It’s the season for flying, and for some of us it’s also when a great deal of anxiety arises.
I took a flight a few weeks ago, and although I won’t go as far as to say I have a fear of flying it provoked some anxiety.
We are entrusting our lives to pilots, people that we don’t know, to defy gravity by taking a big metal bird into the sky at great speed. It’s a big deal when we look at it like that.
We know pilots are highly trained. We know that it’s not the first time a plane has flown, and that statistically it’s the safest way to travel. And yet, we still feel relief flood us each time the wheels land heavily on the tarmac.
None of this matters. It really isn’t anything to do with being in a plane. It’s that being in a plane triggers something deep & primal within us. It’s about the loss of control & uncertainty.
A few images were flicking through my mind as the anxiety rose in my belly, and the wheels left the solid ground. This is when I begun to realise that my anxiety had nothing to do with flying.
First image.
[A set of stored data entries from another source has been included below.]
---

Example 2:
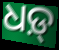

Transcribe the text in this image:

ଧଡ଼୍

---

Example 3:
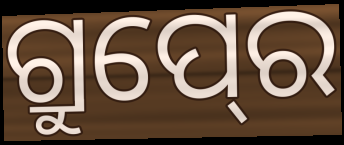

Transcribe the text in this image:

ଗ୍ରୁପ୍‍ରେ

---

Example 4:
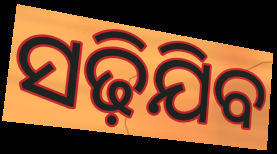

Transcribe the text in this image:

ସଢ଼ିଯିବ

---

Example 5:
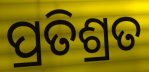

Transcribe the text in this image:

ପ୍ରତିଶ୍ରତ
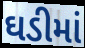
ઘડીમાં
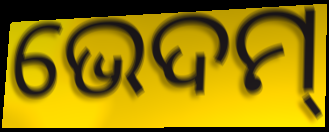
ଭେଦମ୍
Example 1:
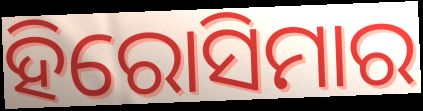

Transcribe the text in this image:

ହିରୋସିମାର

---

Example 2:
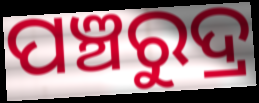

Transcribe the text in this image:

ପଞ୍ଚରୁଦ୍ର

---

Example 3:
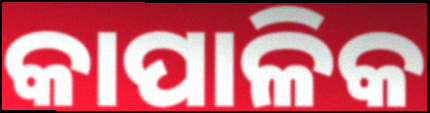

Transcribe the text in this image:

କାପାଳିକ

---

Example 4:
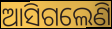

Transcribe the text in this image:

ଆସିଗଲେଣି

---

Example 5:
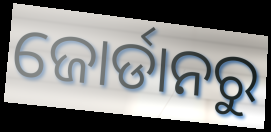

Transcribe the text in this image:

ଜୋର୍ଡାନରୁ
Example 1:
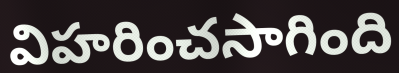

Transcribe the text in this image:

విహరించసాగింది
A wolf taking down a baby deer. It was something I had seen the previous day on a nature documentary. I was struck by the way the young animal had folded its legs, and chosen to lay on the ground when the wolf had finally caught up with him. It had been running flat out for its life for miles, and when the wolf had the the deer’s neck between its teeth, it didn’t struggle, it bowed to its fate.
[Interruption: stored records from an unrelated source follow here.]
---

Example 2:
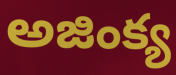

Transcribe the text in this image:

అజింక్య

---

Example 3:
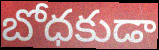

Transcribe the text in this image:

బోధకుడా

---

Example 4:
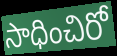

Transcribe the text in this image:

సాధించిరో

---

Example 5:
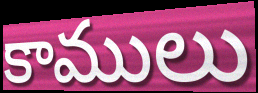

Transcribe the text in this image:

కాములు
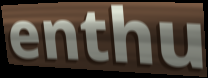
enthu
Then the infinite universe, the stars, and earth, tiny earth, held in place in all this vastness flickered into my thoughts.
I realised that the flight triggered this primal fear about survival, and my anxiety was about whether I would land safely. The flight confronted me with this uncertainty (however unfounded and unlikely it was that something unfortunate might happen).
When I actually surrendered mid flight to the unknowns involved in flying and stopped trying to work it all, I was strangely comforted. Trying to control the uncontrollable is such a big burden to place on ourselves because it is an impossible job. No wonder then that when we put ourselves in this situation we feel huge anxiety and panic.
I was reminded that there is something incredibly healing about holding an attitude towards life where there are no givens, and where life is not a right, a guarantee or something we can control. Look at how the natural world works. No promises. Remember that deer.
When we confront our deepest anxieties, we have the opportunity to move beyond them. In doing this we can enjoy the flight, or on a deeper level accept uncertainty & loss of control in our lives. This is important, as both are inevitable.
Life is a gift, and that this is why we need to live fiercely, like the deer did, when it ran across rocky terrain for miles, not giving up till the very end. We also need to be clear about when the end (any kind of event out of our control) really is, so that instead of struggling we can surrender.
Confronting our core feelings, and looking beneath things is really,really useful as it enlarges our sense of what is possible.